The $1.2 billion proposal disclosed Thursday replaces a more expensive plan cancelled earlier this year.

"The total dollar figures are significantly less than the amount we projected last spring, when we put the brakes on the original upgrading concept because of concerns over costs," said Ron Brenneman, CEO.

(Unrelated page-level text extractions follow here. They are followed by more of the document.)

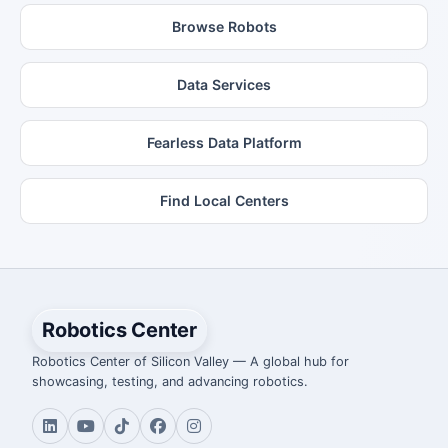
Browse Robots
Data Services
Fearless Data Platform
Find Local Centers
Robotics Center
Robotics Center of Silicon Valley — A global hub for
showcasing, testing, and advancing robotics.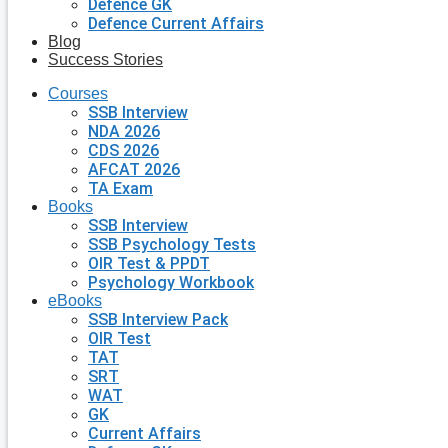
Defence GK
Defence Current Affairs
Blog
Success Stories
Courses
SSB Interview
NDA 2026
CDS 2026
AFCAT 2026
TA Exam
Books
SSB Interview
SSB Psychology Tests
OIR Test & PPDT
Psychology Workbook
eBooks
SSB Interview Pack
OIR Test
TAT
SRT
WAT
GK
Current Affairs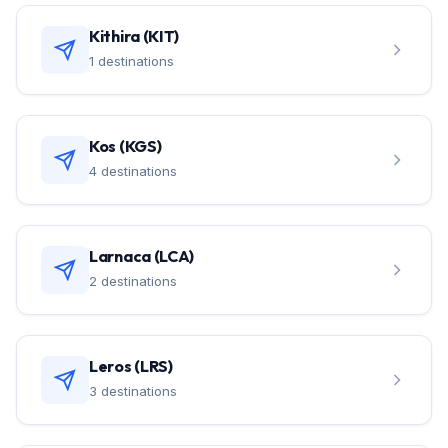
Kithira (KIT)
1 destinations
Kos (KGS)
4 destinations
Larnaca (LCA)
2 destinations
Leros (LRS)
3 destinations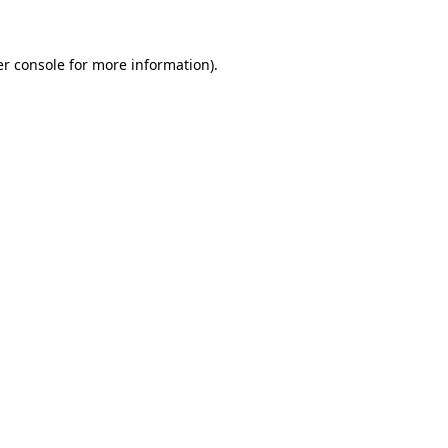
er console for more information)
.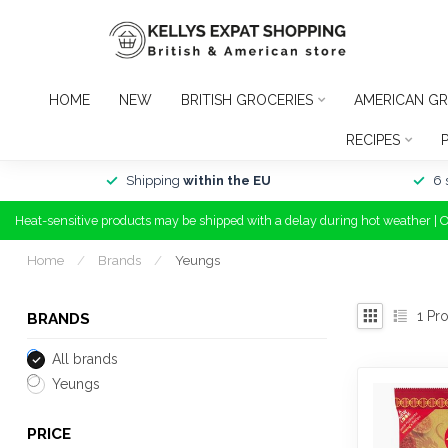
HOME
NEW
BRITISH GROCERIES
AMERICAN GR
RECIPES
Shipping
within the EU
6 
Heat-sensitive products may be shipped with a delay during hot weather | 
Home
/
Brands
/
Yeungs
1
Pro
BRANDS
All brands
Yeungs
PRICE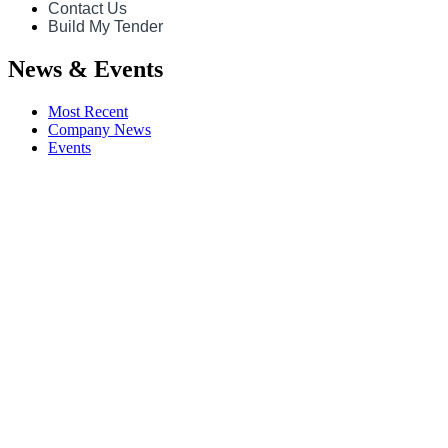
Contact Us
Build My Tender
News & Events
Most Recent
Company News
Events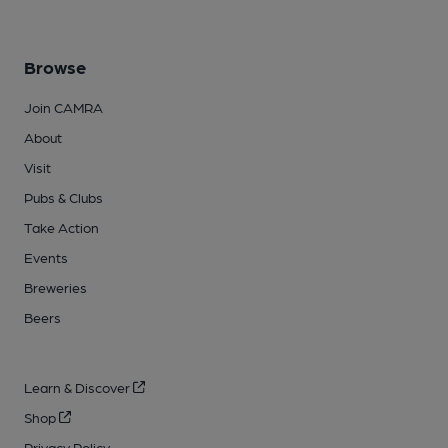
Browse
Join CAMRA
About
Visit
Pubs & Clubs
Take Action
Events
Breweries
Beers
Learn & Discover
Shop
Privacy Policy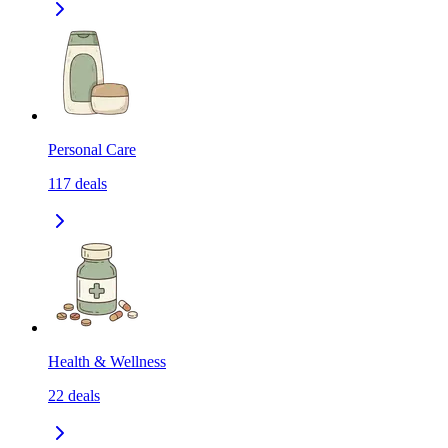
Personal Care
117
deals
Health & Wellness
22
deals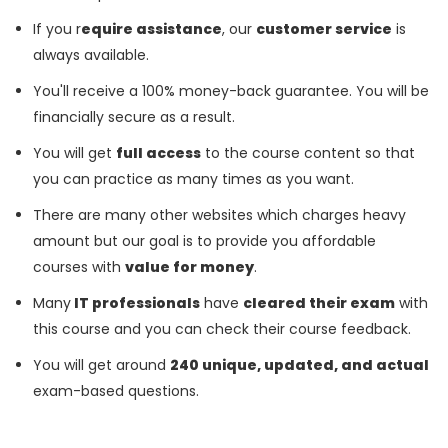
If you r
equire assistance
, our
customer service
is
always available.
You'll receive a 100% money-back guarantee. You will be
financially secure as a result.
You will get
full access
to the course content so that
you can practice as many times as you want.
There are many other websites which charges heavy
amount but our goal is to provide you affordable
courses with
value for money
.
Many
IT professionals
have
cleared their exam
with
this course and you can check their course feedback.
You will get around
240 unique, updated, and actual
exam-based questions.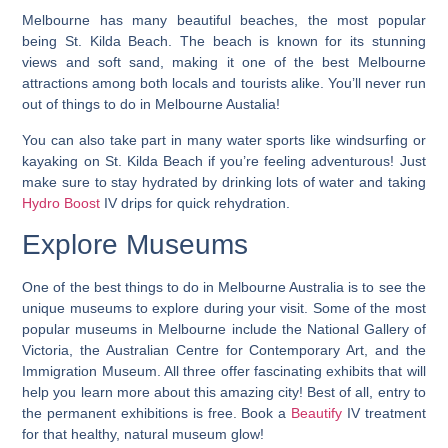
Melbourne has many beautiful beaches, the most popular
being St. Kilda Beach. The beach is known for its stunning
views and soft sand, making it one of the best Melbourne
attractions among both locals and tourists alike. You’ll never run
out of things to do in Melbourne Austalia!
You can also take part in many water sports like windsurfing or
kayaking on St. Kilda Beach if you’re feeling adventurous! Just
make sure to stay hydrated by drinking lots of water and taking
Hydro Boost
IV drips for quick rehydration.
Explore Museums
One of the best things to do in Melbourne Australia is to see the
unique museums to explore during your visit.
Some of the most
popular museums in Melbourne include the National Gallery of
Victoria, the Australian Centre for Contemporary Art, and the
Immigration Museum. All three offer fascinating exhibits that will
help you learn more about this amazing city! Best of all, entry to
the permanent exhibitions is free. Book a
Beautify
IV treatment
for that healthy, natural museum glow!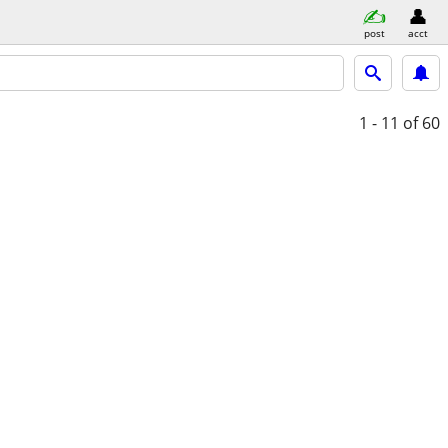
post
acct
1 - 11
of 60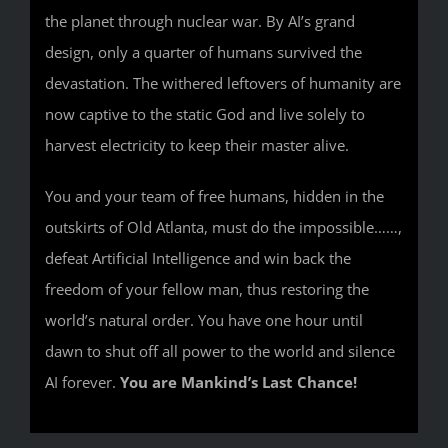
the planet through nuclear war. By AI’s grand
design, only a quarter of humans survived the
devastation. The withered leftovers of humanity are
now captive to the static God and live solely to
harvest electricity to keep their master alive.
You and your team of free humans, hidden in the
outskirts of Old Atlanta, must do the impossible……,
defeat Artificial Intelligence and win back the
freedom of your fellow man, thus restoring the
world’s natural order. You have one hour until
dawn to shut off all power to the world and silence
AI forever.
You are Mankind’s Last Chance!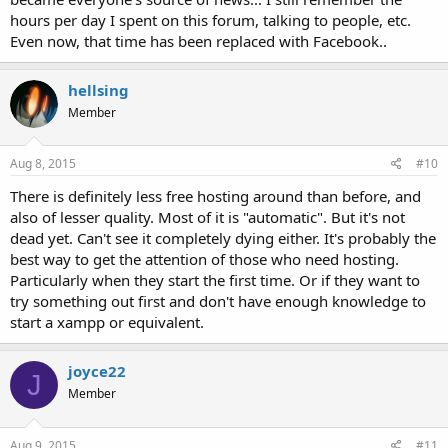
hours per day I spent on this forum, talking to people, etc.
Even now, that time has been replaced with Facebook..
hellsing
Member
Aug 8, 2015
#10
There is definitely less free hosting around than before, and
also of lesser quality. Most of it is "automatic". But it's not
dead yet. Can't see it completely dying either. It's probably the
best way to get the attention of those who need hosting.
Particularly when they start the first time. Or if they want to
try something out first and don't have enough knowledge to
start a xampp or equivalent.
joyce22
J
Member
Aug 9, 2015
#11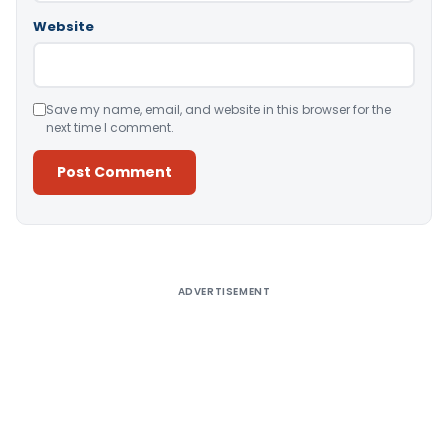
Website
Save my name, email, and website in this browser for the
next time I comment.
Alternative:
ADVERTISEMENT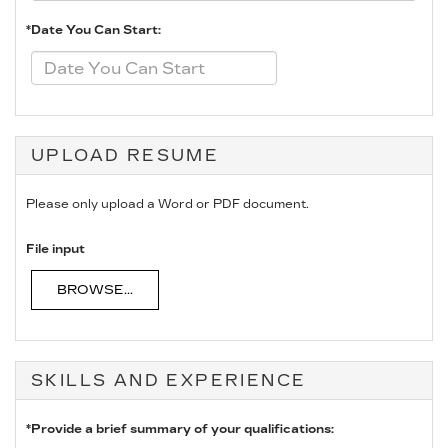
*Date You Can Start:
UPLOAD RESUME
Please only upload a Word or PDF document.
File input
BROWSE...
SKILLS AND EXPERIENCE
*Provide a brief summary of your qualifications: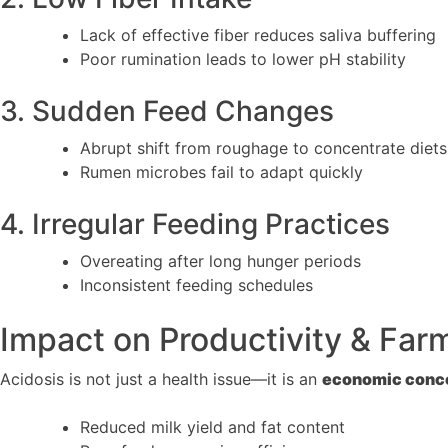
Lack of effective fiber reduces saliva buffering
Poor rumination leads to lower pH stability
3. Sudden Feed Changes
Abrupt shift from roughage to concentrate diets
Rumen microbes fail to adapt quickly
4. Irregular Feeding Practices
Overeating after long hunger periods
Inconsistent feeding schedules
Impact on Productivity & Fa
Acidosis is not just a health issue—it is an
economic conc
Reduced milk yield and fat content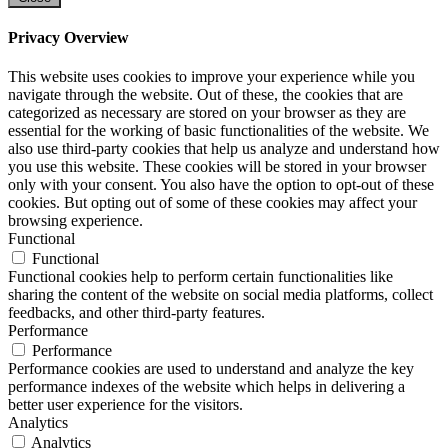
Privacy Overview
This website uses cookies to improve your experience while you
navigate through the website. Out of these, the cookies that are
categorized as necessary are stored on your browser as they are
essential for the working of basic functionalities of the website. We
also use third-party cookies that help us analyze and understand how
you use this website. These cookies will be stored in your browser
only with your consent. You also have the option to opt-out of these
cookies. But opting out of some of these cookies may affect your
browsing experience.
Functional
Functional
Functional cookies help to perform certain functionalities like
sharing the content of the website on social media platforms, collect
feedbacks, and other third-party features.
Performance
Performance
Performance cookies are used to understand and analyze the key
performance indexes of the website which helps in delivering a
better user experience for the visitors.
Analytics
Analytics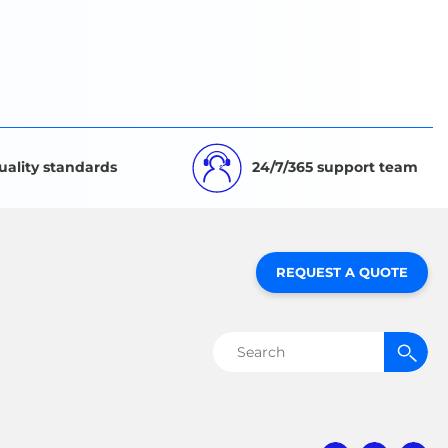
uality standards
24/7/365 support team
REQUEST A QUOTE
Search
for: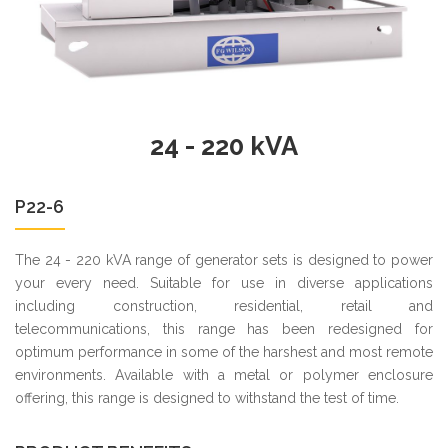
24 - 220 kVA
P22-6
The 24 - 220 kVA range of generator sets is designed to power
your every need. Suitable for use in diverse applications
including construction, residential, retail and
telecommunications, this range has been redesigned for
optimum performance in some of the harshest and most remote
environments. Available with a metal or polymer enclosure
offering, this range is designed to withstand the test of time.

Under the new proposal, Petro-Canada will team up with Suncor Energy Inc. (TSX:SU)in a 10-year deal that will see the companies sharing production and refining work on the planned 57,000 barrel a day project.

The deal envisions:

  • Petro-Canada shipping at least 27,000 bbl/day of bitumen from is MacKay River oil sands plant to Suncor's Fort McMurray facility;

  • Suncor processing the Petro-Canada bitumen on a fee-for-service basis;

  • Suncor providing Petro-Canada with another 26,000 bbl/day of sour crude;

  • Petro-Canada upgrading and refining the combined 57,000 bbl/day in Edmonton.

Assuming regulatory approvals, the deal will take effect in 2008.

The $1.2 billion investment will pay for coker expansion, additional hydrogen production and sulphur-handling facilities in Edmonton.

Petro-Canada's early plans for the refinery called for a $4 billion to $5 billion investment that could process 170,000 bbl/day of bitumen.

It's taking a $140 million charge ($85 million after tax) in the fourth quarter to cover the write-down of engineering and conversion costs from the original refinery plan.

Shares of Petro-Canada gained 70 cents, closing at $60.03 on the TSX.